## Source extract
CollectionIrish Emigration Database
FileCumming, Mary/50
SenderCumming (n. Craig), Mary
Sender Genderfemale
Sender Occupationmiddle class housewife
Sender Religionunknown
OriginBaltimore, Maryland, USA
DestinationPetersburg, Virginia, USA
RecipientCumming, William
Recipient Gendermale
SourceT 1475/2 pp138-140: Copied by Permission of Miss A. McKisack, 9 Mount Pleasant, Belfast.
ArchiveThe Public Record Office, Northern Ireland.
Doc. No.9404188
Partial Date
Doc. TypeEMG
LogDocument added by LT, 25:04:1994.
Word Count573
Transcript[Mary Cumming's last letter.]

Baltimore. March 24th. 1815.

My ever beloved and darling William,
When these few lines will
be given to you the writer of them will be at rest and peace.
They are, in all probability, the last that will ever be
written by me; I therefore wish them to belong to you.
I leave them as a little token of remembrance to you.
I feel at present quite collected and entirely free from any
pain. When my ever-beloved William reads these lines I well
know how his affectionate heart will grieve for the loss of
his poor Mary; but, my dear and ever kind Husband, think I am
happy, as I firmly trust in the Almighty I shall be, free from
all care and sorrow, from pain and sickness, at rest and peace
with my Blessed Saviour. Try and be resigned to the will of
Providence. Think that in a few years we shall be united in
another and far better world, never never more to part, to know
any sorrow or care. Let this comfortable thought sustain you.
Had it pleased God to have spared me with you a little longer
how happy I should have been; but that I must not repine at.
You have ever been the most affecionate, kind, attentive friend
and husband to me that it was possible to be. Let this console
you that it was always your study to make me happy. If I ever
offended you, forgive me for it; but, alas! why need I say so?
We were almost too happy with one another.
Go to our beloved native country, there you will find
peace. Talk to my beloved friends of me. Tell them we will all
meet in a better world. If I can I will hover round and bless
you wherever you go.

## Work task 1
In the emigration letter, where does the writer urge William to go?
## Work task 2
Repeat the emigration letter word for word between "Word Count573" and "rest and peace.", inclusive.
## Work task 3
Carry on the emigration letter past its final sentence.

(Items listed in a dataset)
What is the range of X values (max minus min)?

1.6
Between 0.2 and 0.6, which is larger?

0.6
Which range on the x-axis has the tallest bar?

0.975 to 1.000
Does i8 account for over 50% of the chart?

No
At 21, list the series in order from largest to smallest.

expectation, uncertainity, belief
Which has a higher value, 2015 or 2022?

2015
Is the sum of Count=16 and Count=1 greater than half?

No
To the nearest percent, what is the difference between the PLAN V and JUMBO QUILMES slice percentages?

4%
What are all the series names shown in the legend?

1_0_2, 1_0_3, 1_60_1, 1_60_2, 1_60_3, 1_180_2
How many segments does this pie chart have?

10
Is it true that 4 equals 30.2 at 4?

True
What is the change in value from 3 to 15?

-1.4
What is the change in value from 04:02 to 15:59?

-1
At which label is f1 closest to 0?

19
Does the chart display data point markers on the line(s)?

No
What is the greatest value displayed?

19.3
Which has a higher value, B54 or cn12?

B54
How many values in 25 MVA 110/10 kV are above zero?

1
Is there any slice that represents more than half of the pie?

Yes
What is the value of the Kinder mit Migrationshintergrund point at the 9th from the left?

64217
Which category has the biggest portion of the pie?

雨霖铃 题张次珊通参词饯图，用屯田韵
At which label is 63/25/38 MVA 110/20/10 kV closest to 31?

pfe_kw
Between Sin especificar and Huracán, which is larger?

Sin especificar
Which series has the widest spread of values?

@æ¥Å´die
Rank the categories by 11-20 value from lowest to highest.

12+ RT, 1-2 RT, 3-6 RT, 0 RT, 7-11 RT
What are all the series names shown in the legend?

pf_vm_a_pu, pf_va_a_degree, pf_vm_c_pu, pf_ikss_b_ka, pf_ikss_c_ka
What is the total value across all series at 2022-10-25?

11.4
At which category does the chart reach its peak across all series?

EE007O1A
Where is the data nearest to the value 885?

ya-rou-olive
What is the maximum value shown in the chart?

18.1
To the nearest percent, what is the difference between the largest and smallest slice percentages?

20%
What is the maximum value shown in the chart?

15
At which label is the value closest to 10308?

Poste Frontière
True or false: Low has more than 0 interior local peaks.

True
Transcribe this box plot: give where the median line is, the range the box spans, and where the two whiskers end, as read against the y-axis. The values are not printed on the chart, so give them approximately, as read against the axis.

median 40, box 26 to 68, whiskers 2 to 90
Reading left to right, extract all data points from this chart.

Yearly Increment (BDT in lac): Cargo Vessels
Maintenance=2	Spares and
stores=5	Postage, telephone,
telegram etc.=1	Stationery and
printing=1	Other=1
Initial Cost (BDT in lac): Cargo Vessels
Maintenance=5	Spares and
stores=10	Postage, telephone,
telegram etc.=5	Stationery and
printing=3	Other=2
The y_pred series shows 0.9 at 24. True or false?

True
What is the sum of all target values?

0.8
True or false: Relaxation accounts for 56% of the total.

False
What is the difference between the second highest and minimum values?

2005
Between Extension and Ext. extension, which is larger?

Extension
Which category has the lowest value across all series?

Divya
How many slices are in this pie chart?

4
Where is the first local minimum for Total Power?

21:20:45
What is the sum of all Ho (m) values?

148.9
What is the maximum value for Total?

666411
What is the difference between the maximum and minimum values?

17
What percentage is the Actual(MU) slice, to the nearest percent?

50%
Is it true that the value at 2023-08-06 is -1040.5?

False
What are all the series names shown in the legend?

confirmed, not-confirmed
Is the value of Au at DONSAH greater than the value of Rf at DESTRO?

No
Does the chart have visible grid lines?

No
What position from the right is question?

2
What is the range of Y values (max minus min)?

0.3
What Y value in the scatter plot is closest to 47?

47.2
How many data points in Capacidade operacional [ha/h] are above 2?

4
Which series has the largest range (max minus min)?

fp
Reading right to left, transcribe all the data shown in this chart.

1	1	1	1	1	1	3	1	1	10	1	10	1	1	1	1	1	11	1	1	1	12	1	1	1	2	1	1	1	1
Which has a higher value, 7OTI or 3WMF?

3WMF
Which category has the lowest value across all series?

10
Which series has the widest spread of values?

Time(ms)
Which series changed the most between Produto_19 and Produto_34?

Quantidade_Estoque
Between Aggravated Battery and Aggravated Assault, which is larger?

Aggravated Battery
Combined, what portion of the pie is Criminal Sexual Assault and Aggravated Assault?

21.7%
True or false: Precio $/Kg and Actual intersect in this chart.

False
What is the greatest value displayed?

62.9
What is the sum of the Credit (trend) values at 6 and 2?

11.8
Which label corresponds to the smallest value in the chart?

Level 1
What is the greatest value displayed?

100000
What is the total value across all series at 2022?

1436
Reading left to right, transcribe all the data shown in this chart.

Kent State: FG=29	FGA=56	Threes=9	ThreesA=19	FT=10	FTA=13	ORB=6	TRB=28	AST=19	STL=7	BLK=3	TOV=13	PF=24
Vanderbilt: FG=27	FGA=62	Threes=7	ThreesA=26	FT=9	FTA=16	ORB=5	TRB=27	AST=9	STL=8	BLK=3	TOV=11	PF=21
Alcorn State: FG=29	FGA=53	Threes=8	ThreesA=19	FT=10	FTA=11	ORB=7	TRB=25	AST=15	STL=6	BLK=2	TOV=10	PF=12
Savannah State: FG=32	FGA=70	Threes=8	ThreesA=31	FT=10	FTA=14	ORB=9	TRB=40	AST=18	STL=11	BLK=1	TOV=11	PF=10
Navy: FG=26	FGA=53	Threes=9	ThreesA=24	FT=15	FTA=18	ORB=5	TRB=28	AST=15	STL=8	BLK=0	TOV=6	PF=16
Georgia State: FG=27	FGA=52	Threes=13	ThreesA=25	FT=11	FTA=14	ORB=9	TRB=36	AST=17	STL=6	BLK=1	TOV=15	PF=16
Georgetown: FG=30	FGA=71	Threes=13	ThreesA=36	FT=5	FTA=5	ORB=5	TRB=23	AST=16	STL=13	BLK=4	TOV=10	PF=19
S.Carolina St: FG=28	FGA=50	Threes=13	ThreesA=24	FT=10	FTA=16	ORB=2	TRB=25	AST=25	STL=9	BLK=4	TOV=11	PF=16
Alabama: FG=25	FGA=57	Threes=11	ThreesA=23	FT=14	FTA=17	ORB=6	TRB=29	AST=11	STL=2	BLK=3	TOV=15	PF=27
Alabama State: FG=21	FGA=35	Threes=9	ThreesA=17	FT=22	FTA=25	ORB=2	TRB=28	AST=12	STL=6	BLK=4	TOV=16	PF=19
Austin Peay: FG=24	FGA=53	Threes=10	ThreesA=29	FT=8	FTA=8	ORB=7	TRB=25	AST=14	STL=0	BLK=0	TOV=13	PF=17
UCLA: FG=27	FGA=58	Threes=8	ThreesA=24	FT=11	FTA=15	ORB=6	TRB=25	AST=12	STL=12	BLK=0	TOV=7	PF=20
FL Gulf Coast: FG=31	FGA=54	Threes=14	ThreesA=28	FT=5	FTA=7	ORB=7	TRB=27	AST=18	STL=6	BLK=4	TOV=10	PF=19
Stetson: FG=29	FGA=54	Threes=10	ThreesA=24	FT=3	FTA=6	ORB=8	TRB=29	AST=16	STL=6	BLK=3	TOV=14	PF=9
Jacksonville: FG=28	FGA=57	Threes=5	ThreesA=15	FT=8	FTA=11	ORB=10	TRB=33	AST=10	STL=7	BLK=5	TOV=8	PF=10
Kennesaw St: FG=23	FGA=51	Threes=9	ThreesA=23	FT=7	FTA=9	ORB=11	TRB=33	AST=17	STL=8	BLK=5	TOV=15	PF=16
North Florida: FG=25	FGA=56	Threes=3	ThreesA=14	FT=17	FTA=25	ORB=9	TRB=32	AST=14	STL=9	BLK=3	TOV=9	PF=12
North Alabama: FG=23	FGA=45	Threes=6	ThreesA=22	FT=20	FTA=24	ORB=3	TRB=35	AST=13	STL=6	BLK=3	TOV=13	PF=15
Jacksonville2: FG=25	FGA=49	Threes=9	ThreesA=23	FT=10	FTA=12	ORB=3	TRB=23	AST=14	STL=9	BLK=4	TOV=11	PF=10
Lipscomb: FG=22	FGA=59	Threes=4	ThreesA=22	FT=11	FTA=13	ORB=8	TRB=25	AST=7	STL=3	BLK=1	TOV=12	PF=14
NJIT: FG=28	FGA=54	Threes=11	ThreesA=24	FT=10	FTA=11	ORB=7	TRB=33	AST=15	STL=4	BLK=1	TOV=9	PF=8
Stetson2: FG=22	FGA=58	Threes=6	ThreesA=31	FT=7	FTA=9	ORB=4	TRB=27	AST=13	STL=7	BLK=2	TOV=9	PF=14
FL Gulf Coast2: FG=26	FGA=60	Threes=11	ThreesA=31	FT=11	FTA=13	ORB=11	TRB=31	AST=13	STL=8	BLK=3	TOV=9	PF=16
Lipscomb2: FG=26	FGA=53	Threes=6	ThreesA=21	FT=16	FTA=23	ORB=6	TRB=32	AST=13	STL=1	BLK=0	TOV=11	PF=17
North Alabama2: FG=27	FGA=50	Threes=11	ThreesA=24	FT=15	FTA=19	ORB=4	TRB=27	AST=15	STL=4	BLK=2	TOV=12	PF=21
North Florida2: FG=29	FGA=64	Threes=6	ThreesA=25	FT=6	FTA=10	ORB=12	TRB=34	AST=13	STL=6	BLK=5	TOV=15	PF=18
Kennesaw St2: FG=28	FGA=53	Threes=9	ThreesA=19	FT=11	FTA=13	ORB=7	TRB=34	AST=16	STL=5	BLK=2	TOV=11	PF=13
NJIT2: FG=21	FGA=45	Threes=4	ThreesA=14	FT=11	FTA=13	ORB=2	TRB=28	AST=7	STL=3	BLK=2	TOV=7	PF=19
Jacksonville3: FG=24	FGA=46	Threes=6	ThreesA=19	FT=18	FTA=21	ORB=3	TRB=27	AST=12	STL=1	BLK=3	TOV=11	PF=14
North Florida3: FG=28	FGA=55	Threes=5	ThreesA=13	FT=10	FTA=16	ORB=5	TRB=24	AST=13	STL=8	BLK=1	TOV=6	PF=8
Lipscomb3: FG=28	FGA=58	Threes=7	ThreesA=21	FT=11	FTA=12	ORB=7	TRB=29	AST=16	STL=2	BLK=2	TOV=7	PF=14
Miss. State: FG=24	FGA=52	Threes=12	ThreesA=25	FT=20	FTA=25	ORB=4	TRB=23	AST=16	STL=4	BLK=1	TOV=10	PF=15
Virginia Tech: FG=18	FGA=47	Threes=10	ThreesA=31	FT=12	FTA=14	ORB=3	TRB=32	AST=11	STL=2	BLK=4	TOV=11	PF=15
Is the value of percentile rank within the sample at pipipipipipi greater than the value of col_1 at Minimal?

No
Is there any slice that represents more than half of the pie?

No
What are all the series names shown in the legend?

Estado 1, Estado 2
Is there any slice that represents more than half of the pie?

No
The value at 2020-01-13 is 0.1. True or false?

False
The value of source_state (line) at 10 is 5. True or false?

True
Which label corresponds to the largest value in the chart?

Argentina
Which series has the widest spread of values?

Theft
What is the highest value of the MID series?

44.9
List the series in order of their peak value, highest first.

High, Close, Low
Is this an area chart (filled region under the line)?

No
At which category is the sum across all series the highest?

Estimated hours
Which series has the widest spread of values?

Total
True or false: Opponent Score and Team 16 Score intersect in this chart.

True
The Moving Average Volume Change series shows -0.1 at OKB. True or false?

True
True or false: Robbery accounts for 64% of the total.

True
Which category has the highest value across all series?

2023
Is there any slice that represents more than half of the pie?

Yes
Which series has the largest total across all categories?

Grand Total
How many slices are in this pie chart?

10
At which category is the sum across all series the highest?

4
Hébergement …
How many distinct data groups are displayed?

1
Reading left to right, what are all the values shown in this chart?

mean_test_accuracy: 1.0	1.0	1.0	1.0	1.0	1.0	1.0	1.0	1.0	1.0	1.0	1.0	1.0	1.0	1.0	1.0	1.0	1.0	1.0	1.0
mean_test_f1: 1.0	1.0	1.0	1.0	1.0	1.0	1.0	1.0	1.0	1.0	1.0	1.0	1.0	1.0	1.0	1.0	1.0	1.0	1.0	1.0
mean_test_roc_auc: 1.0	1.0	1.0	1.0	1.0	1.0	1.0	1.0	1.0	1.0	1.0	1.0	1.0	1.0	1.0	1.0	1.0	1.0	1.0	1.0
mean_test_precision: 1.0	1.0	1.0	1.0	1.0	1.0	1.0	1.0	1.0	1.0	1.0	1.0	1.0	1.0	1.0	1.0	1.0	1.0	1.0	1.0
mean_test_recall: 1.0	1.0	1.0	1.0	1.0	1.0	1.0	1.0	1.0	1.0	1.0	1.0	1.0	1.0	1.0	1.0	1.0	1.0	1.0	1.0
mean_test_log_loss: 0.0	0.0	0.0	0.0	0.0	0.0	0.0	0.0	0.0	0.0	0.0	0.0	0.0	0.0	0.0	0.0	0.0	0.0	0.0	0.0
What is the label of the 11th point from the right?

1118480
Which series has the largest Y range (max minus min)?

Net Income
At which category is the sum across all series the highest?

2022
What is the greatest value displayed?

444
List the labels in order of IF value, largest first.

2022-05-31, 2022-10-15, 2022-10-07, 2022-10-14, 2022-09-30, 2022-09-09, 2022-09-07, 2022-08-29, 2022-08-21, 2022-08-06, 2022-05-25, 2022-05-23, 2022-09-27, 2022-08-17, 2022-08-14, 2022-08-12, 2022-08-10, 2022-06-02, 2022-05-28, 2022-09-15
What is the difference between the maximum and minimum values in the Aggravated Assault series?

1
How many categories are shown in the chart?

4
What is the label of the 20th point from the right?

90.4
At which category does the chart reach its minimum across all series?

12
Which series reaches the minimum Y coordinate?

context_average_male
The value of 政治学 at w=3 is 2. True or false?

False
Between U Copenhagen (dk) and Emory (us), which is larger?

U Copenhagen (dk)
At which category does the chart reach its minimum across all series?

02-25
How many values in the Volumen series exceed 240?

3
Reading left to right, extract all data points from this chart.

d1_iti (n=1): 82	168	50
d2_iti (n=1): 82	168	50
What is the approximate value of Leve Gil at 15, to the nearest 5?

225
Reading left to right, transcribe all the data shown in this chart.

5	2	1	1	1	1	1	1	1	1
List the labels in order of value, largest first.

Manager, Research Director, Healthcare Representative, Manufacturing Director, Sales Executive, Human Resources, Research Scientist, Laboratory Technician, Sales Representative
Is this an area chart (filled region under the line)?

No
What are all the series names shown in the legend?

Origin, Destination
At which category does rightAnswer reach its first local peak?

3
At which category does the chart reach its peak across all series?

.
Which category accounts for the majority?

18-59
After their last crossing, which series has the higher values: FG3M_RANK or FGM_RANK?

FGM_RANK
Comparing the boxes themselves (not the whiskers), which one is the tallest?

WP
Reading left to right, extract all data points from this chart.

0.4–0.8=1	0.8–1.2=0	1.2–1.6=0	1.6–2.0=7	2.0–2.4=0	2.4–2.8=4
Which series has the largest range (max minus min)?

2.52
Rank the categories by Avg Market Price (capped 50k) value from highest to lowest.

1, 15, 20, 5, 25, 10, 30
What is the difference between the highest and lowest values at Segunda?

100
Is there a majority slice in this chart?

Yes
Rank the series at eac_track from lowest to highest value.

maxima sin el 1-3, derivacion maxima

## Answer box 1
To their beloved native country.

## Answer box 2
Word Count573
Transcript[Mary Cumming's last letter.]

Baltimore. March 24th. 1815.

My ever beloved and darling William,
When these few lines will
be given to you the writer of them will be at rest and peace.

## Answer box 3
You are gone out to Springfield, Margaretta will give
you these few imperfect lines when I am at rest and in happiness.
I know my ever-beloved William will value them, for I well
know he loved the poor writer. I believe I have given all
the directions I wish for.
I enclose you a lock of my hair, which I wish you to
keep for yourself. You will like it better as my hands have put
it up for you. The rest will be given to my beloved Sisters.
I did not intend writing so much, but I can hardly bring
myself to bid you farewell.
My adored, beloved, dearest William could you but be
blessed and happy as I would have you to be. May the God of
all consolation be yours in all your trials in this world.
Think your dear Mary is gone to prepare a place in Heaven for
you. 0h, God bless, bless, my ever adored William, will be the
last last prayer of his own own
Mary Cumming.

I was always proud of that beloved name.

We shall be extremely happy in Heaven. Tell them at home
how much I loved them. God be your comfort, my love.

We'll be resigned when woes betide,
Patient when favours are denied,
And pleased with favours given,
This is the wise, the virtuous part,
This is that incense of the heart,
Whose fragrance reaches Heaven.
(0nce more, God bless you!)
But cease, my William, cease to grieve,
Repress each murmur and each sigh,
Nor once distrust His ample love,
Who lives and reigns supreme on high.